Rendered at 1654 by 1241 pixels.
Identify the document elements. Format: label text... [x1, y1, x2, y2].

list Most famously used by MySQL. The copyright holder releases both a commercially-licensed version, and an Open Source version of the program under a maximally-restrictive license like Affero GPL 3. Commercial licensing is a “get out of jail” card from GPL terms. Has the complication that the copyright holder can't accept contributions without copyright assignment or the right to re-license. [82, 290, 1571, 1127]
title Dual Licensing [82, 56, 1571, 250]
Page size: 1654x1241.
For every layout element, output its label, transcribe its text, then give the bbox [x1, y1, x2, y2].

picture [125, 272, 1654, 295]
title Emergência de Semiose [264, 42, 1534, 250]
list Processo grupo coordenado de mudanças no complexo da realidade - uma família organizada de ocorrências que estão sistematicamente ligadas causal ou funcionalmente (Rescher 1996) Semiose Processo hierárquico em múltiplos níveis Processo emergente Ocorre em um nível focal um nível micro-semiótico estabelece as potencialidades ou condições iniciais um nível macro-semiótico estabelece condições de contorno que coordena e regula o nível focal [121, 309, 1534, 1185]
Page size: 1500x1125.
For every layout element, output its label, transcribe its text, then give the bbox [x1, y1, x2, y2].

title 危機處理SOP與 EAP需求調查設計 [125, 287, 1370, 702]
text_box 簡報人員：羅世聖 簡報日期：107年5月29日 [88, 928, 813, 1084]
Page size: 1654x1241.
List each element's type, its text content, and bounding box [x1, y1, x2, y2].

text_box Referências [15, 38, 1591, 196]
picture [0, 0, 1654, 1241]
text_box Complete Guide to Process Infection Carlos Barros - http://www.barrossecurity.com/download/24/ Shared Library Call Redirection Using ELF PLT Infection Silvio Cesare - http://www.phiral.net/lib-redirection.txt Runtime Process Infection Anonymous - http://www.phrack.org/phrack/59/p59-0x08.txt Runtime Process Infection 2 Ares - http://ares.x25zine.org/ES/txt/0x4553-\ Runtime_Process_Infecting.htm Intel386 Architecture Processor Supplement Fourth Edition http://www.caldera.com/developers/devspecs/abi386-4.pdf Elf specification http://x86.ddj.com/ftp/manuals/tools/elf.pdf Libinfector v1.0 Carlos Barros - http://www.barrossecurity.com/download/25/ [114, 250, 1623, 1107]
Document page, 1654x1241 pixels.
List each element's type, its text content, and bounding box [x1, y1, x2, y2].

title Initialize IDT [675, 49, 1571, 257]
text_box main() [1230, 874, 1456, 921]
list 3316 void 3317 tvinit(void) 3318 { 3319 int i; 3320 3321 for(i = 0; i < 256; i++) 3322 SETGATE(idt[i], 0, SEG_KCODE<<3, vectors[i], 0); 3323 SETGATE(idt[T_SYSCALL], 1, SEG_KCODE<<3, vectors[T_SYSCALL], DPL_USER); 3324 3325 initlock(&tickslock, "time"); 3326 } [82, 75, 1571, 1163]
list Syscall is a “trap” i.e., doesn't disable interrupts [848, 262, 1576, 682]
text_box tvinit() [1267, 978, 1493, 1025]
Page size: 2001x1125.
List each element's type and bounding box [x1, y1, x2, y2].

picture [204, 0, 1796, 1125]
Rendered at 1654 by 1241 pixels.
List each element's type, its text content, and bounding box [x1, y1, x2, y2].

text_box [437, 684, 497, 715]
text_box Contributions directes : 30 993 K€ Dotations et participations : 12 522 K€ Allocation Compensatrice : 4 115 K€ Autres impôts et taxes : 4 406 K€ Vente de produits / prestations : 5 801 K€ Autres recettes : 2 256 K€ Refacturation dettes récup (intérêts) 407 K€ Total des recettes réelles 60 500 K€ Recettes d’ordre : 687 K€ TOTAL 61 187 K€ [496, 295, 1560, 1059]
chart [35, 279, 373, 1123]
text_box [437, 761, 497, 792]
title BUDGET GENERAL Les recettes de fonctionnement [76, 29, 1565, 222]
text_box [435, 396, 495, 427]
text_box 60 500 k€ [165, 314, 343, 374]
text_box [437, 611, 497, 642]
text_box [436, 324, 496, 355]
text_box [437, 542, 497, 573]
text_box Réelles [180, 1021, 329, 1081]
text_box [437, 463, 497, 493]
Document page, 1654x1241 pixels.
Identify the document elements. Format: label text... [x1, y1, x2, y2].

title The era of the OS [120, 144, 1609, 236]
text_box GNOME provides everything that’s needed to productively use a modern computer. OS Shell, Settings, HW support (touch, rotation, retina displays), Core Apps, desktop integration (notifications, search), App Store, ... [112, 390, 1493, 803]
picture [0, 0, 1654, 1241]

▬▬▬▬▬▬

**WHAT THE EXERCISE ASKS**
Copy out the rows from the very first one through the row containing "list Processo grupo", both included, reproducing each one character for character.

**COMPLETE OUTPUT**
Rendered at 1654 by 1241 pixels.
Identify the document elements. Format: label text... [x1, y1, x2, y2].

list Most famously used by MySQL. The copyright holder releases both a commercially-licensed version, and an Open Source version of the program under a maximally-restrictive license like Affero GPL 3. Commercial licensing is a “get out of jail” card from GPL terms. Has the complication that the copyright holder can't accept contributions without copyright assignment or the right to re-license. [82, 290, 1571, 1127]
title Dual Licensing [82, 56, 1571, 250]
Page size: 1654x1241.
For every layout element, output its label, transcribe its text, then give the bbox [x1, y1, x2, y2].

picture [125, 272, 1654, 295]
title Emergência de Semiose [264, 42, 1534, 250]
list Processo grupo coordenado de mudanças no complexo da realidade - uma família organizada de ocorrências que estão sistematicamente ligadas causal ou funcionalmente (Rescher 1996) Semiose Processo hierárquico em múltiplos níveis Processo emergente Ocorre em um nível focal um nível micro-semiótico estabelece as potencialidades ou condições iniciais um nível macro-semiótico estabelece condições de contorno que coordena e regula o nível focal [121, 309, 1534, 1185]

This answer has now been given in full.